The Scottish Government and COSLA believe the National Performance Framework plus the themes, principles and tasks put us in a strong position to launch a phase of more detailed policy development. But we are conscious that the tasks in particular would benefit from the active contribution of all those with an interest in early years before this detailed policy work commences. We are therefore launching a short period of consultation on the tasks for the early years framework that will last approximately one month. We will be aiming to involve a wide range of stakeholders from early years and beyond in this process, including frontline staff from across various sectors.

If you have any comments on whether the list of tasks on pages 10 and 11 is comprehensive, and covers what the early years framework should cover, you can email us at earlyyearsframework@scotland.gsi.gov.uk by 18 April 2008.

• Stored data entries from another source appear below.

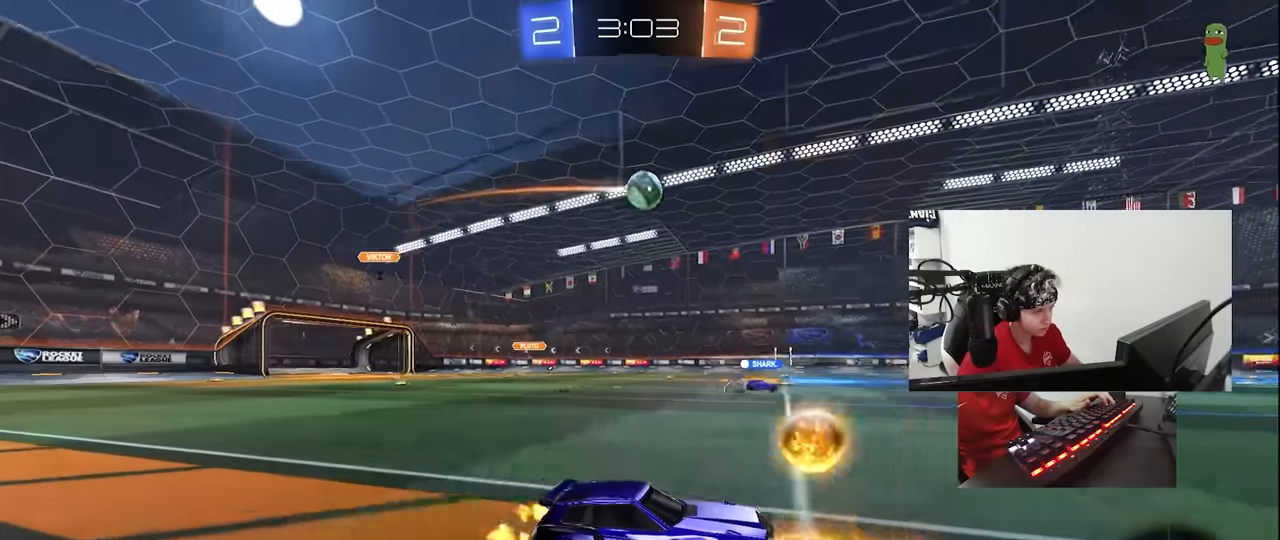
{"keys": ["w"], "mouse": [], "events": [[417, "mouse_left", "up"]]}
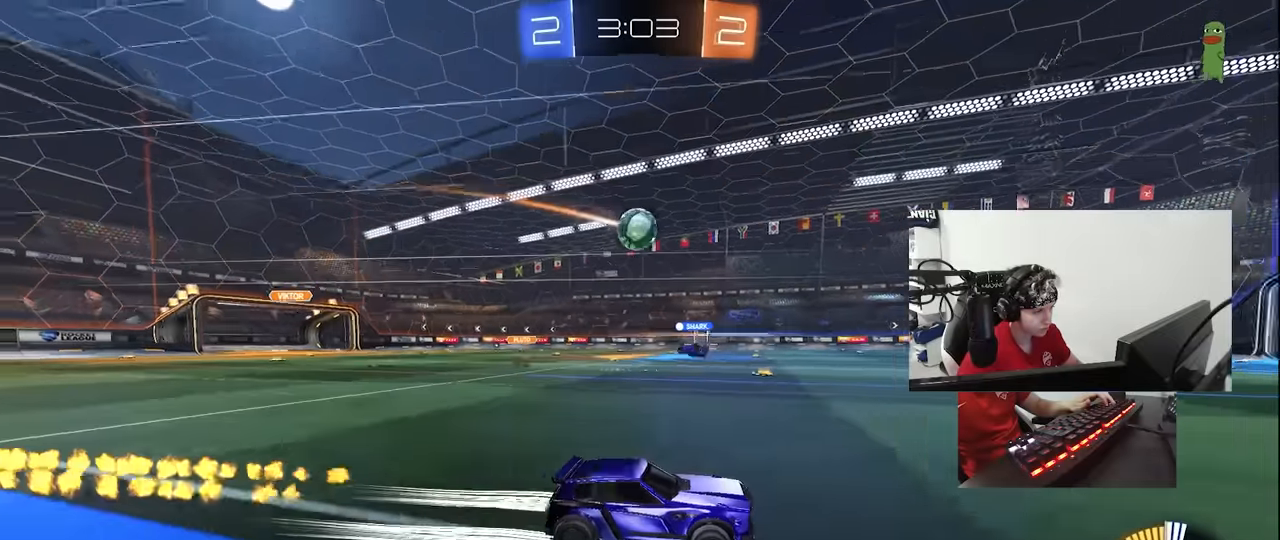
{"keys": ["w"], "mouse": [], "events": [[117, "d", "down"], [150, "d", "up"]]}
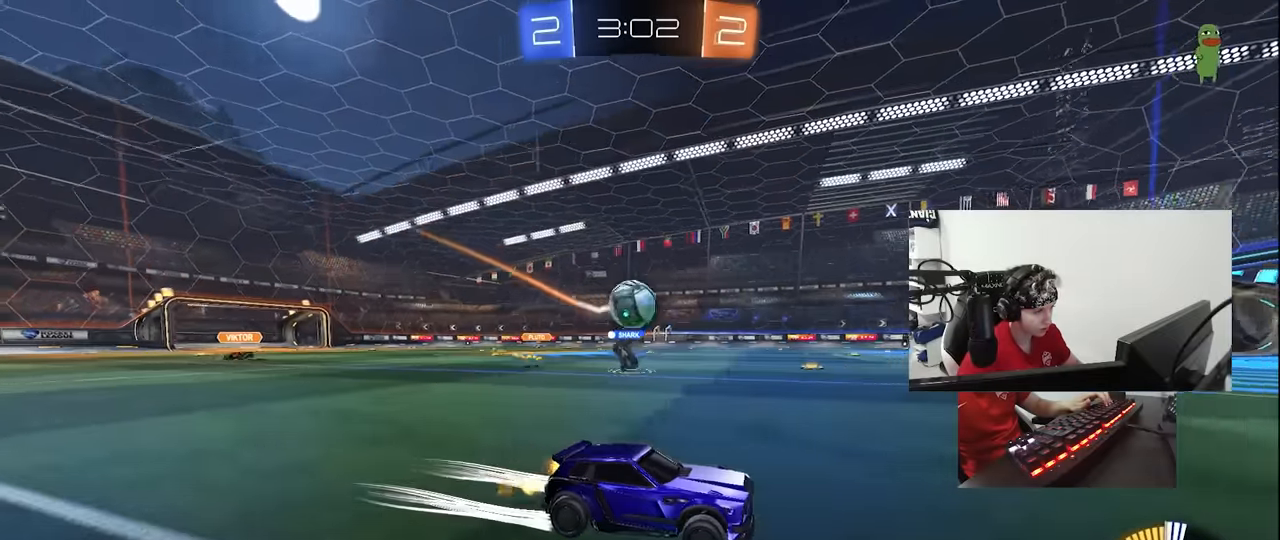
{"keys": [], "mouse": [], "events": [[34, "a", "down"], [167, "a", "up"], [217, "w", "up"], [267, "a", "down"], [267, "d", "down"], [267, "s", "down"], [317, "a", "up"], [317, "d", "up"], [350, "a", "down"], [400, "a", "up"], [400, "s", "up"]]}
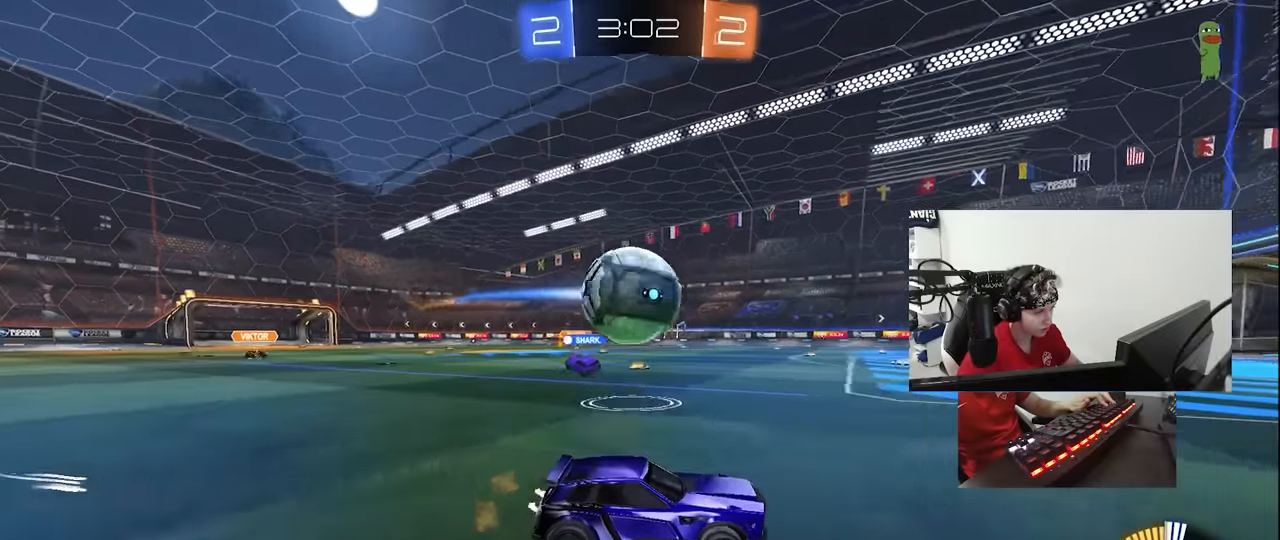
{"keys": ["w"], "mouse": [], "events": [[50, "a", "down"], [84, "a", "up"], [84, "d", "down"], [134, "w", "down"], [367, "a", "down"], [367, "d", "up"], [417, "a", "up"]]}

In parallel, we will be actively engaging children and families in development of the framework, seeking their views on current services and analysing the supports they think they need at various ages and stages. We will use this approach to test the definition of the tasks and to ensure the needs of end users are central in the policy development phase.

Launching the Policy Development Phase

The Scottish Government and COSLA will establish a number of task groups, each taking forward consideration of one of the themes for the framework set out above -

  • Building parenting and family capacity pre and post birth.
  • Creating communities that provide a supportive environment for children and families.
  • Delivering integrated services that meet the holistic needs of children and families.
  • Developing a suitable workforce to support the framework.

These task groups will involve a broad range of stakeholders, from the full range of early years interests, including all sectors and all levels. The groups will be supported by a team of policymakers, service managers, researchers, economists and statisticians from within the Scottish Government and local government.

Each group will be asked to identify:

  • where we are now;
  • where we want to get to;
  • what we need to do to get there;
  • how we need to do it;
  • who needs to do what to ensure delivery;
  • what the resource implications are and how those resources will be secured;
  • what the barriers are; and
  • in the context of the National Conversation, identify those areas of reserved responsibilities where a distinctive Scottish approach would bring benefits and identify how this can be achieved.

Each group will be asked to set its work clearly within the context of the Purpose, the strategic objectives and Government Economic Strategy and will be asked to identify how their proposals will contribute to the achievement of the Purpose and the national outcomes.

The outputs from the task groups will provide us with the material from which we can identify a set of short, medium and long term priorities/actions that will provide the basis for a final framework document to be published in the Autumn.